Start to think about Superannuation as a preferred investment tool.

You know time is ticking away and that you should consider putting funds away, but ongoing living expenses inhibit the savings pattern.

  • “Where do we cut to save some funds and invest…?”
  • “The current set of investment options all look pathetic maybe a term deposit is the  best option…..?”
  • “What should we do now for the kids…?”


Case Example I:

Message:  Isolate and Consolidate expenses and trim where possible.

Carl & Lyn are 48 and 44, with a small mortgage and 2 late stage teenagers, one in high school and one just starting Technical College.

Carl Earns $70,000 in IT as a Programmer;  while Lyn earns $30,000 year as a part time teacher.

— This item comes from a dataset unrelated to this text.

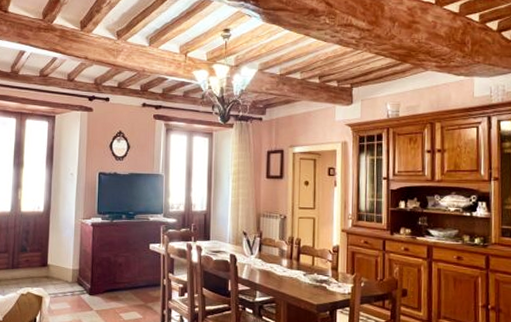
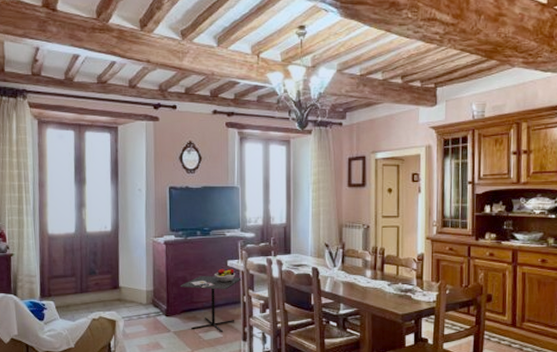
kitchen table: none [104,251,164,313] -> present [180,268,243,332]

The mortgage is only $40,000 but the house is worth about $650,000, this is their third. They worked their way up the value tree by buying and doing up each house as they went, Carl is a reasonable home handyman.

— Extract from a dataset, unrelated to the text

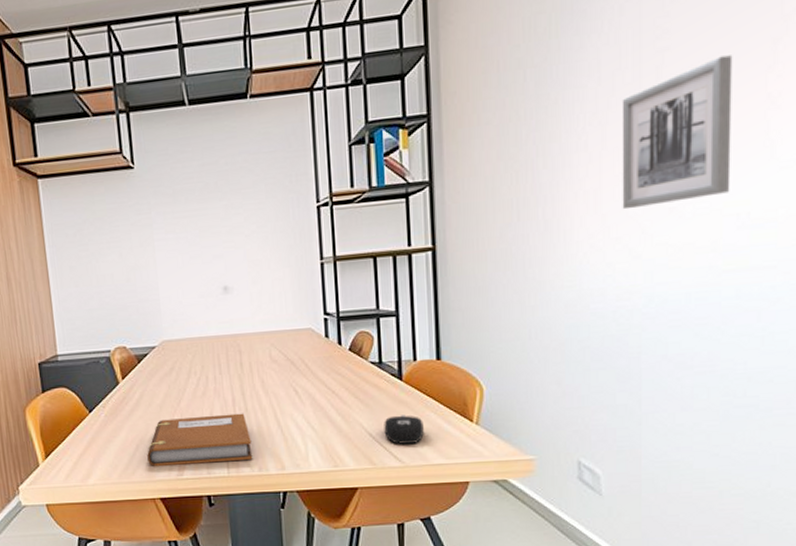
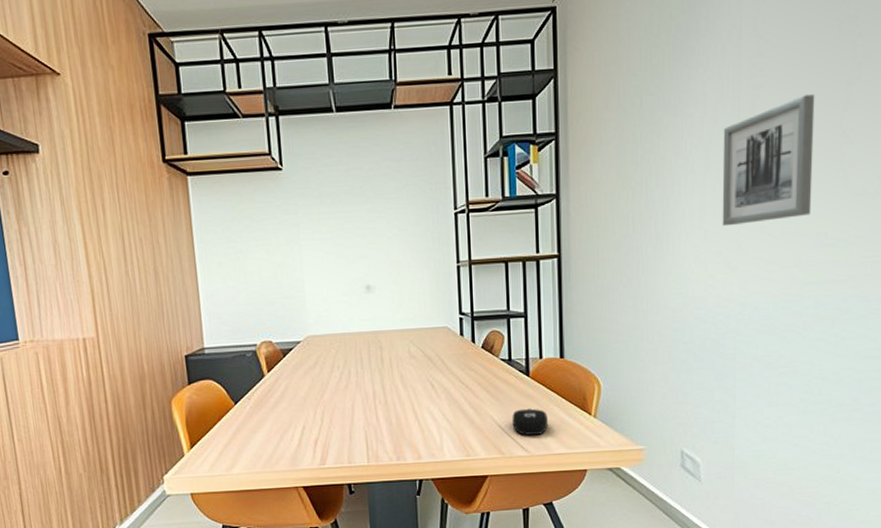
notebook: present [147,413,253,466] -> none [290,405,391,456]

They have acquired a number of disparate insurance policies with different companies, an old investment bond (originally started as an investment strategy 17 years ago), and a half a dozen superannuation policies (all in contradictory investment strategies cancelling one another out).

The combined income after tax is $82,000 but is all spent on usual living expenses, and mortgage with only small savings to show.

Our recommendations in this case were as follows:

  • Rationalise the insurance policies and lower the payments being made. Look to move some insurance inside super.
  • Consolidate the super and choose 1 common strategy for both partners.
  • Use the funds in the investment bond as tax effectively as possible transferring the tax benefits into other investments, tax effectively.  Saving 15% upfront – that is as good as a 15% return in year 1 alone.
  • With identified surplus income now focus on eliminating the remaining mortgage at a faster rate.

In 3 – 4 years the mortgage will be eliminated and with the kids both “off their hands” Carl and Lyn will commence an early version of the 55 – 65 year old’s strategies.

One option we recommended  - that they decided against – was to sell the newish car (3yrs old) for $20,000 and buy an older but lower cost car for $12,000.
The $8,000 savings would assist with paying off the mortgage more quickly and then focus on the Superannuation a few years earlier than originally planned.